Task prompt ->
The response must contain each line of the material that holds "pitch".
== Data extract
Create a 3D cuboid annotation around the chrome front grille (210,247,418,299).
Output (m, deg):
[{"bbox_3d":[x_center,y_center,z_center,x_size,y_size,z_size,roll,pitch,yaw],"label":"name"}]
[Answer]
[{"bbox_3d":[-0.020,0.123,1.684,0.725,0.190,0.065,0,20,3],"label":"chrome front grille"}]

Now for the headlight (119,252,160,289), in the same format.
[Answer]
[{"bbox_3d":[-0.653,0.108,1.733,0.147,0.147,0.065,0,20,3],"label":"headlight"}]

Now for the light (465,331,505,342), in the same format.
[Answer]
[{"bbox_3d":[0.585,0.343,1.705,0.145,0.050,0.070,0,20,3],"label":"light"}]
====
== Data extract
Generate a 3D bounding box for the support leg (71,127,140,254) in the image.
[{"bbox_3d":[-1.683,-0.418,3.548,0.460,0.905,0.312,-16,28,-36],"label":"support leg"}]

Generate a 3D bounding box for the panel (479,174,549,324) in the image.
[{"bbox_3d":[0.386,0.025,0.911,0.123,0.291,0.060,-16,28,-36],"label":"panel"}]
====
== Data extract
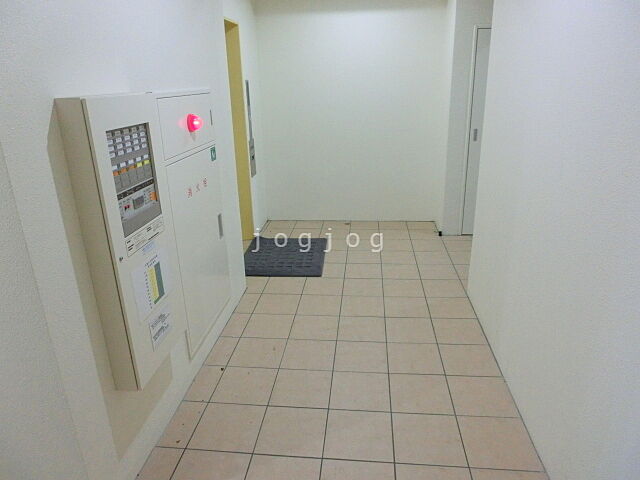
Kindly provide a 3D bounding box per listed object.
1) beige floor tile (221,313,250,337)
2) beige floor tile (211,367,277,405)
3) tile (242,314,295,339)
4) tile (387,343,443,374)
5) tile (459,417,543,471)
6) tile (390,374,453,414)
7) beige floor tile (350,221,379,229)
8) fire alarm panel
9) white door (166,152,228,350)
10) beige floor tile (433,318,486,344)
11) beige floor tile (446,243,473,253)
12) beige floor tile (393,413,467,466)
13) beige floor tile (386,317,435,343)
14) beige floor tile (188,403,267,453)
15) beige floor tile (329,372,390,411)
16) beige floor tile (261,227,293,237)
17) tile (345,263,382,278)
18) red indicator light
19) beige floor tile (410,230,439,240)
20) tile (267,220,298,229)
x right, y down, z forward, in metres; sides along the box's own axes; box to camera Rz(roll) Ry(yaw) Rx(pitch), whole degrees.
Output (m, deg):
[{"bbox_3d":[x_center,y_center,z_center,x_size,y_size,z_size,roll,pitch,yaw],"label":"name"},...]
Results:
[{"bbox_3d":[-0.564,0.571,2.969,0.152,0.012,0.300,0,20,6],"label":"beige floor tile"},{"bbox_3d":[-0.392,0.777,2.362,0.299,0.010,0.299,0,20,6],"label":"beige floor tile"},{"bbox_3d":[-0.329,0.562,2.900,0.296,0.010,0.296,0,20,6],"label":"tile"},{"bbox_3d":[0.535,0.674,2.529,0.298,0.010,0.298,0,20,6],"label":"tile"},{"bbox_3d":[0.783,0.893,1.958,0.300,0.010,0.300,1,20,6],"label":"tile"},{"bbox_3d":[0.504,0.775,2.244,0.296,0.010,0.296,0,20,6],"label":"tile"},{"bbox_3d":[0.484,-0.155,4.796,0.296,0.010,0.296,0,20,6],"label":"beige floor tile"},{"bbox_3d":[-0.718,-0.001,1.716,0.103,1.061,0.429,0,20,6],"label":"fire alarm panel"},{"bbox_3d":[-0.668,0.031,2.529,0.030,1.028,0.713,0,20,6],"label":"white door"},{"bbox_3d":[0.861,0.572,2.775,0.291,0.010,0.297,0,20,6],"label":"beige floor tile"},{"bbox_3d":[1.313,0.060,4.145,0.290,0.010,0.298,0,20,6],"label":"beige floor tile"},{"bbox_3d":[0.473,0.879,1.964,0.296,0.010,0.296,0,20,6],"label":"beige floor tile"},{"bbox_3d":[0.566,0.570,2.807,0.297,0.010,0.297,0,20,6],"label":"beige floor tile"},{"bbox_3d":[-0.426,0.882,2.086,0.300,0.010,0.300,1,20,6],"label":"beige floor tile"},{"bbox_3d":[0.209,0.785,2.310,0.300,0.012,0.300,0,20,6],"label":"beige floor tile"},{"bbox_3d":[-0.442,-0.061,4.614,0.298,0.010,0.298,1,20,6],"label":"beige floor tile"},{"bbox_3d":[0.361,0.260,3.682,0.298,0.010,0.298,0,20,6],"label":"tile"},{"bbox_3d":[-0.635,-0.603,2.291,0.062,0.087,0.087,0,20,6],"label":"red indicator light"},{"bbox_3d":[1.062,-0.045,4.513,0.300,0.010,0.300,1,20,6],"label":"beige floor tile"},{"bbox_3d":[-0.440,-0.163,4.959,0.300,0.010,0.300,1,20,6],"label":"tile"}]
====
The answer ->
[{"bbox_3d":[x_center,y_center,z_center,x_size,y_size,z_size,roll,pitch,yaw],"label":"name"}]
x right, y down, z forward, in metres; sides along the box's own axes; box to camera Rz(roll) Ry(yaw) Rx(pitch), whole degrees.
[{"bbox_3d":[x_center,y_center,z_center,x_size,y_size,z_size,roll,pitch,yaw],"label":"name"},...]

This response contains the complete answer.